The more I listened, the more I became convinced that after all my chatter over almost four decades with multiple sclerosis (MS), my mother has come to admire my ability to create ways to deal with the seemingly hopeless situation that I find myself in. Not only do I find solutions to problems that I am faced with, but I also figure out safe ways to implement my solution a few different ways, depending on my physical and emotional state at any given time. Something that is easy to forget is that a solution that worked once might not be successful again.

How I Descend the Stairs With Foot Drop

One of my favorite examples is how I’ve learned to come down the stairs, so that it is safe and I am comfortable doing it. I have the onerous symptom known as foot drop, which causes numerous safety concerns. My left foot with foot drop is basically a paralyzed leg from the knee down. Oh, and that leg also has severe spasticity and clonus. The way I look at it, my left leg is not a helper but a hindrance. I try not to complain too much about it, but I do anyway, because I can’t help it. A home addition project now in progress will spare me from needing to use the stairs, but for now, to get from my bedroom to the rest of the house, that’s what I need to do. Like every similar challenge I face, I try to work out at least three ways of doing the task, so that if one way is not successful, I have other options. Stairs are particularly scary, so I spent time looking over the staircase and what was possible within my ability to somehow get both feet on the step, at the top of the staircase. Once I get my feet planted on a step, I can use both railings to turn around and go down the steps, one at a time, backwards. Before I really thought about it, I would just slide the left leg in the air so it landed on the step. This didn’t work all the time. So now I have to figure out how to get that left leg on the step before the right leg follows. I’m still working on this, using a brace, straps and whatever else I can include in this venture.

Techniques for Getting Into and Out of a High Bed

There is a day bed downstairs that I sleep on when I don’t feel like climbing the stairs. Lately, I find myself using this bed more and more. Getting into and out of this bed without much “drama” is something I have to do every night. The bed has dimensions that are smaller than a regular twin bed. I got a new memory foam mattress for the bed. I decided to buy a 10-inch mattress instead of my usual 8-inch. What I discovered were two things: It is definitely easier to get off the bed than onto it, but there are dangers there, too. I’m not sure the mattress height makes much difference. Ten inches is higher than eight, but my technique for getting on and off is what is more important. I continue to work on my technique, since it is not a constant. I have to keep my bed and mattress, because this will be my bed in the new room currently being built. I do love my new mattress, because I sleep well on it. I just have to come up with a safe solution to get on and off the bed without using all my energy. Today I figured out what I need, and unfortunately, I cannot make it myself. I found a stool, but it is a foot high, too much to safely step on. I had to spend about $30 to find a stool with an attached bar. It should get here next week. I am pretty sure the new solution will work. Since I have lost all balance, I have also figured out how to get off my wheelchair, holding a window seat to then grab the bar (which looks solid) on the stool. A nine-inch rise should have me sitting on the bed, and then I will work out a comfortable way to get both legs on. Then getting off the bed will be done similarly without slipping, with my wheelchair close by to get in.

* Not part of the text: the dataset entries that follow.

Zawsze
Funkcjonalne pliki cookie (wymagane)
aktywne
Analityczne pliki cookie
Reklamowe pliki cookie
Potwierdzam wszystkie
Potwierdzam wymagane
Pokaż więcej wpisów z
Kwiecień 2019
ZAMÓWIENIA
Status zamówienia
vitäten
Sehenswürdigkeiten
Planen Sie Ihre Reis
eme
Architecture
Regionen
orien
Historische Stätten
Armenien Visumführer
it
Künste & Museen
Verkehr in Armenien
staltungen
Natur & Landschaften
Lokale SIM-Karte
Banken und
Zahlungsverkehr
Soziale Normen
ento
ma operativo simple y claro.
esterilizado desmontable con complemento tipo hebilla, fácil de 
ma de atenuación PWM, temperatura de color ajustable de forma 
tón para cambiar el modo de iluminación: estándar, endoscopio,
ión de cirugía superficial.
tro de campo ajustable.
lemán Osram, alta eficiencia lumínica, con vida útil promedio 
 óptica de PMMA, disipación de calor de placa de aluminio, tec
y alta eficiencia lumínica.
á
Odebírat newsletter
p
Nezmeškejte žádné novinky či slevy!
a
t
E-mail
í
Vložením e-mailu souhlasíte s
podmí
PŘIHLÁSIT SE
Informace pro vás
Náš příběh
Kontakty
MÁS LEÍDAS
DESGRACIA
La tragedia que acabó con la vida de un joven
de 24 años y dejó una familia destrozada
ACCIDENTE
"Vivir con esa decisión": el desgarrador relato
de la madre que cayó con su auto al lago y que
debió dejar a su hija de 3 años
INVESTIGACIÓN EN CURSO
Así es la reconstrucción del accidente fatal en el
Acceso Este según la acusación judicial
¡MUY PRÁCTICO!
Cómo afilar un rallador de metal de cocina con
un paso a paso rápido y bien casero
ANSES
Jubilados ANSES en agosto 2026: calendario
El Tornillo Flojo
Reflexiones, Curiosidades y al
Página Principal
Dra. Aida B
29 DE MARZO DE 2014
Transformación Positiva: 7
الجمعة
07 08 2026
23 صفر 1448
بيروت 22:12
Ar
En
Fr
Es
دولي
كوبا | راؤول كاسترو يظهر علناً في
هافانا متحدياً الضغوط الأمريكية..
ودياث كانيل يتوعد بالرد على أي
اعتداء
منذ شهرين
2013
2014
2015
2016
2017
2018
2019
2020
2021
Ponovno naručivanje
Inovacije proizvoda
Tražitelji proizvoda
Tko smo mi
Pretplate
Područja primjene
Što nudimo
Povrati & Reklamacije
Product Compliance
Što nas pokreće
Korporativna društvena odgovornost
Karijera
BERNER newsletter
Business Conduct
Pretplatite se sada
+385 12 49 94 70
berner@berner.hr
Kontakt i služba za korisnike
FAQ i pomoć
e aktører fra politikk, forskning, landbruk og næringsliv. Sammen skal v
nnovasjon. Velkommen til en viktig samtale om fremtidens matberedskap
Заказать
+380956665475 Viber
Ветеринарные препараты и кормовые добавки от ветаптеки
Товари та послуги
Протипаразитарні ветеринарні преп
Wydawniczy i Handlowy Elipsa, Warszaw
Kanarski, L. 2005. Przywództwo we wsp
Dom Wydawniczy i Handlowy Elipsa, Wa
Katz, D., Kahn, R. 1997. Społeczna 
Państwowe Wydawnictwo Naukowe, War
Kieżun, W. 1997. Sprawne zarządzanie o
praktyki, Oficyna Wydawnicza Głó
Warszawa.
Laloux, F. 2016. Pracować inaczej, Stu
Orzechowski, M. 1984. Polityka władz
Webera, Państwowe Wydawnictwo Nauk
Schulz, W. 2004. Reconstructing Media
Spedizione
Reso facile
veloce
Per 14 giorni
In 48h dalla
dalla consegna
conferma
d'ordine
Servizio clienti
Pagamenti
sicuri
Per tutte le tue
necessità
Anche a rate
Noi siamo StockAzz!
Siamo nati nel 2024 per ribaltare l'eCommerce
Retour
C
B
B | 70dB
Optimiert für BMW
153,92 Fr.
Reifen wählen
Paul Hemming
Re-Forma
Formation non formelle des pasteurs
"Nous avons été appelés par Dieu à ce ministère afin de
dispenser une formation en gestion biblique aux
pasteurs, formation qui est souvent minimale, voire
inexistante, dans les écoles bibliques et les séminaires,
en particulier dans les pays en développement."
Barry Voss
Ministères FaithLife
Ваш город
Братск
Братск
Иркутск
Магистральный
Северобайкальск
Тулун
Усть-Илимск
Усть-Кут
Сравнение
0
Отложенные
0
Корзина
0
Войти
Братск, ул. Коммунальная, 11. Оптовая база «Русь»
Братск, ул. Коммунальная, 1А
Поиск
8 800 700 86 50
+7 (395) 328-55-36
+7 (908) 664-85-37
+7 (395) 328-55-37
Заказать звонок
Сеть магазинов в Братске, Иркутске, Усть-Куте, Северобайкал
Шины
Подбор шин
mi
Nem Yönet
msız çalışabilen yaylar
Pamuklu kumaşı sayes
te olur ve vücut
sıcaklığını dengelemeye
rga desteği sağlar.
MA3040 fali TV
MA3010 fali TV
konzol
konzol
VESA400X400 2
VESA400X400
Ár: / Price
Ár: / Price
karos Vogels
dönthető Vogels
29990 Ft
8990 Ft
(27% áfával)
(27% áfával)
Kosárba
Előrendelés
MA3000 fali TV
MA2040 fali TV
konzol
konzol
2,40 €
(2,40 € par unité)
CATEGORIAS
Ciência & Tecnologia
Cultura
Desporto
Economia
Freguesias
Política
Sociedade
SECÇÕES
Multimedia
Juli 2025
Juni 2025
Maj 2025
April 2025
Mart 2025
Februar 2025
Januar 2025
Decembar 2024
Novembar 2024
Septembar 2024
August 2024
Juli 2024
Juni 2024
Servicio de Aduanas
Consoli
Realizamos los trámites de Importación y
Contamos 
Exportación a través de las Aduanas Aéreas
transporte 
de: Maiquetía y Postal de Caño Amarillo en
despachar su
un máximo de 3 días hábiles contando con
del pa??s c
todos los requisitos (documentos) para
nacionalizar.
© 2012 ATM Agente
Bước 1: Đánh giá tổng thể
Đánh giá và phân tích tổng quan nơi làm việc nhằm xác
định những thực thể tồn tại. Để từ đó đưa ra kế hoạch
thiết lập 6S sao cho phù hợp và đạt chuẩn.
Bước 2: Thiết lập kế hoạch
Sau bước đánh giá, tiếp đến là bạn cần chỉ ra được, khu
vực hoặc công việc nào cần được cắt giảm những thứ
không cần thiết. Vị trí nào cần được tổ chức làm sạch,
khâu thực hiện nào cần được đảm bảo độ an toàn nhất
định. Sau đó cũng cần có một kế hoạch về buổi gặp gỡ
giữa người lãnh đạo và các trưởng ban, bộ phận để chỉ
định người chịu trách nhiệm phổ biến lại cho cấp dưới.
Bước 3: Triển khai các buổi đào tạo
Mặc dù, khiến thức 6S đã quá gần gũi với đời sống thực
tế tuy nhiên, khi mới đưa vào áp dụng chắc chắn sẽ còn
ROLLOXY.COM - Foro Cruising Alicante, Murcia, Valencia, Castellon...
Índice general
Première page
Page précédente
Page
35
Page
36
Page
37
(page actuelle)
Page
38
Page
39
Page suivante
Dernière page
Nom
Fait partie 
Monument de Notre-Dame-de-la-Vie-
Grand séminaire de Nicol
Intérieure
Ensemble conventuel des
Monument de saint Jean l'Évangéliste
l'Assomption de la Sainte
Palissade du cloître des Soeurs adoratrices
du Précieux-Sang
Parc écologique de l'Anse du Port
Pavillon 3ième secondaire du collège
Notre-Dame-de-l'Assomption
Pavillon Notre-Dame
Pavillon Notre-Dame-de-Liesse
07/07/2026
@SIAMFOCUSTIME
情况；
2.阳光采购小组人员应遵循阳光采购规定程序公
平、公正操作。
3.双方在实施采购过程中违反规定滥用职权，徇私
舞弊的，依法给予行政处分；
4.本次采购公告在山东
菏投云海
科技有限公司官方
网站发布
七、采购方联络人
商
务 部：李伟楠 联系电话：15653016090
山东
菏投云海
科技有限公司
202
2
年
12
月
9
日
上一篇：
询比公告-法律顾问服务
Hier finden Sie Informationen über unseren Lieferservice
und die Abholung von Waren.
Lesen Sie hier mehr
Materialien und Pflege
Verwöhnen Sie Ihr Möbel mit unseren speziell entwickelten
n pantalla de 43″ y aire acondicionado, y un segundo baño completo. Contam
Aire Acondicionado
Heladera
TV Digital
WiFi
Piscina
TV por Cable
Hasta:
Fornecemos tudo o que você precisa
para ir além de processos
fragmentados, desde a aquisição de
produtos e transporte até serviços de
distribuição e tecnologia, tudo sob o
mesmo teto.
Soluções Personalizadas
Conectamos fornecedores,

Self-Knowledge Is Key to Finding Solutions That Work

I really can see why MS is complicated for others to understand. Only I understand my needs best. For example, both of my legs are compromised, so even if I stand with little movement on a carpet, there is a danger of my slipping. I am sure that many able-bodied persons tend to lump everyone with a disability into one pot. Why not? It is simpler that way. But not only is someone with MS not like everyone else, they are also different from another person with MS. For example, someone else with MS may be able to handle taking the stairs “normally,” but my legs are different from their legs and cannot do certain things. The way I approach complex disability issues is to know myself best and to not take personally misunderstandings that others may confront me with. No matter how others see me, I need to celebrate the fact that my problem-solving approach to my MS-related deficits has led me to discover the tools and techniques I need to surmount them. Definitely a skill I never knew I had!